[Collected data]
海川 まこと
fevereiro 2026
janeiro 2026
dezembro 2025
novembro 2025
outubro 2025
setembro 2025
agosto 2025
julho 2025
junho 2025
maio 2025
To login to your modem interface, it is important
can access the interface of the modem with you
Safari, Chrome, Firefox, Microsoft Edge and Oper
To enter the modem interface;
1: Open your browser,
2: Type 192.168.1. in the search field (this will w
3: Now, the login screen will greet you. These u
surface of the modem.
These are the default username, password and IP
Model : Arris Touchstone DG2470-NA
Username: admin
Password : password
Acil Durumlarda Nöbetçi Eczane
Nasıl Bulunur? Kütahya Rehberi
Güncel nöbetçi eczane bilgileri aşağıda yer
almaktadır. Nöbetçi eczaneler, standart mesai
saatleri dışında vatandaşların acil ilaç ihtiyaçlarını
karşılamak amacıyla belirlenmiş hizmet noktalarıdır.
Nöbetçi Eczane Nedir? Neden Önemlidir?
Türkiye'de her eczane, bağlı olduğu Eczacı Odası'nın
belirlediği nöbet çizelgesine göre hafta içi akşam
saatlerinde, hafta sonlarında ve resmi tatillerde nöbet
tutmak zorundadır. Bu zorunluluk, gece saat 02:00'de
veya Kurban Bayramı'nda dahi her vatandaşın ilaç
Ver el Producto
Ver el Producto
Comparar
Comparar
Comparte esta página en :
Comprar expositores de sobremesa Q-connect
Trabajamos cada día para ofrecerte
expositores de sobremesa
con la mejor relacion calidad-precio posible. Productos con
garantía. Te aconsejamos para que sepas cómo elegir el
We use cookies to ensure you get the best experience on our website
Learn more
==
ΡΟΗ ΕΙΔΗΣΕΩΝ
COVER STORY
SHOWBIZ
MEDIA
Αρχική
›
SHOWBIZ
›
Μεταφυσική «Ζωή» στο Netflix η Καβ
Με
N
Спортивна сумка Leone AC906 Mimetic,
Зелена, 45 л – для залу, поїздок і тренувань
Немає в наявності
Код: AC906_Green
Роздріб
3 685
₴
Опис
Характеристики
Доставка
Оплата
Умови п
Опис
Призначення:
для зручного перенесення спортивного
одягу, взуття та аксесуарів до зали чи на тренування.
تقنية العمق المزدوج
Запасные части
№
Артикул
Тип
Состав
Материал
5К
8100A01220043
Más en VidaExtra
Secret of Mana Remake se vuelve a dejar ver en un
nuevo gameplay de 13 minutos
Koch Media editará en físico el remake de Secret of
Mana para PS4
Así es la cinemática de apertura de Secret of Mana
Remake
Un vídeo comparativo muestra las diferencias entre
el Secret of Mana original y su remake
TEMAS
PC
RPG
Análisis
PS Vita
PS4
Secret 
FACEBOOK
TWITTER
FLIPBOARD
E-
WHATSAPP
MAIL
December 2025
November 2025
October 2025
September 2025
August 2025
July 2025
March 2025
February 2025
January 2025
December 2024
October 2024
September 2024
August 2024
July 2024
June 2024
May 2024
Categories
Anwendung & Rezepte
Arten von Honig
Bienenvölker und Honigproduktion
==
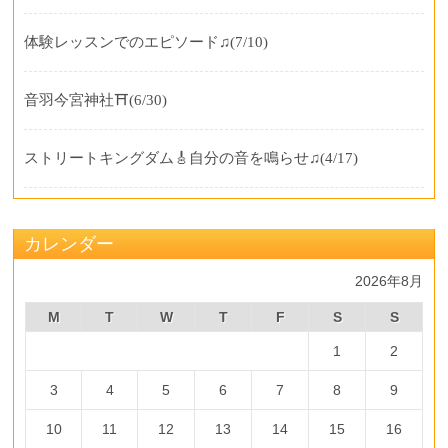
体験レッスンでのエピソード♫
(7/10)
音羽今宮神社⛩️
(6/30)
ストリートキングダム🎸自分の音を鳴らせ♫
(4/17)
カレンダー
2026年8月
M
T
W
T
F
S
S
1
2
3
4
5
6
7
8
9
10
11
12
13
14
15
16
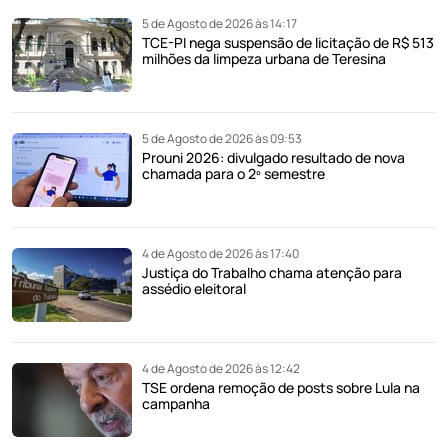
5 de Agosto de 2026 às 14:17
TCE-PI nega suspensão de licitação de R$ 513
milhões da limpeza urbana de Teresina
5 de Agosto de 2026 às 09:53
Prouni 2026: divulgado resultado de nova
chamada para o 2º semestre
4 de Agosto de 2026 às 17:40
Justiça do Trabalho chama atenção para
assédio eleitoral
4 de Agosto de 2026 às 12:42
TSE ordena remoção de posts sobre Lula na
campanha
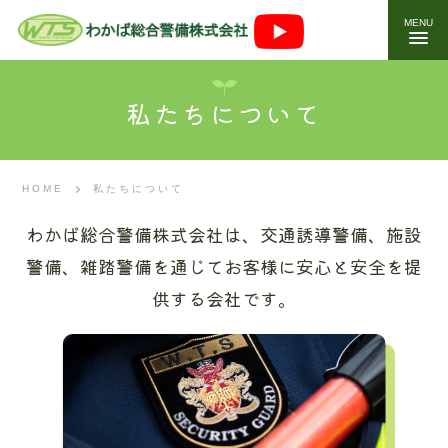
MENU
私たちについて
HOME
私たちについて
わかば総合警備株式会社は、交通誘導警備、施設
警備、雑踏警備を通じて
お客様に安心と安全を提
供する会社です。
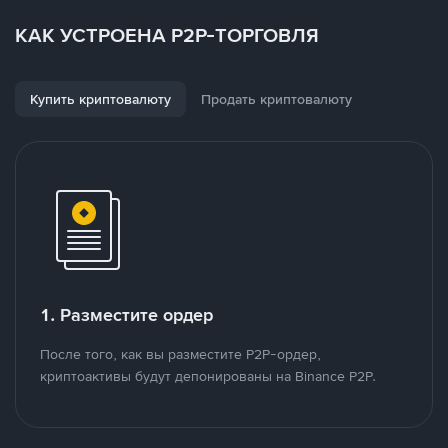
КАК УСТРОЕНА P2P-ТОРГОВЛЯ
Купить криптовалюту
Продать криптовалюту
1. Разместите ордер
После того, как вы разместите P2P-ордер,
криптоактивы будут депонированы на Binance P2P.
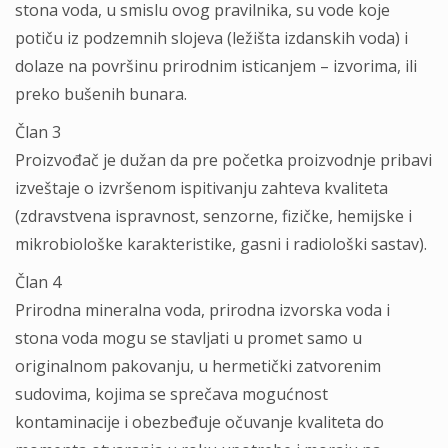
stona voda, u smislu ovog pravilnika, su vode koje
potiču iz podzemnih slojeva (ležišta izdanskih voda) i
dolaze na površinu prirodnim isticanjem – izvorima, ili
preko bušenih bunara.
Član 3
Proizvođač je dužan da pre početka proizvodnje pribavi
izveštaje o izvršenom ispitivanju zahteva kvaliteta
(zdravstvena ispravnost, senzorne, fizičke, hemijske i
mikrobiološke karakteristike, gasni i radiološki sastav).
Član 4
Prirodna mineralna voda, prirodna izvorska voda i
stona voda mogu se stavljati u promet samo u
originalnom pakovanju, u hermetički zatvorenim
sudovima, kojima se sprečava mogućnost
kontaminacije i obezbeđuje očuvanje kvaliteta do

**EXERCISE**
Above are the records. Copy the lines beginning at the one that has "Safari, Chrome, Firefox, Microsoft" and ending with the one that has "surface of the modem.", unchanged.

**SOLVED EXERCISE**
Safari, Chrome, Firefox, Microsoft Edge and Oper
To enter the modem interface;
1: Open your browser,
2: Type 192.168.1. in the search field (this will w
3: Now, the login screen will greet you. These u
surface of the modem.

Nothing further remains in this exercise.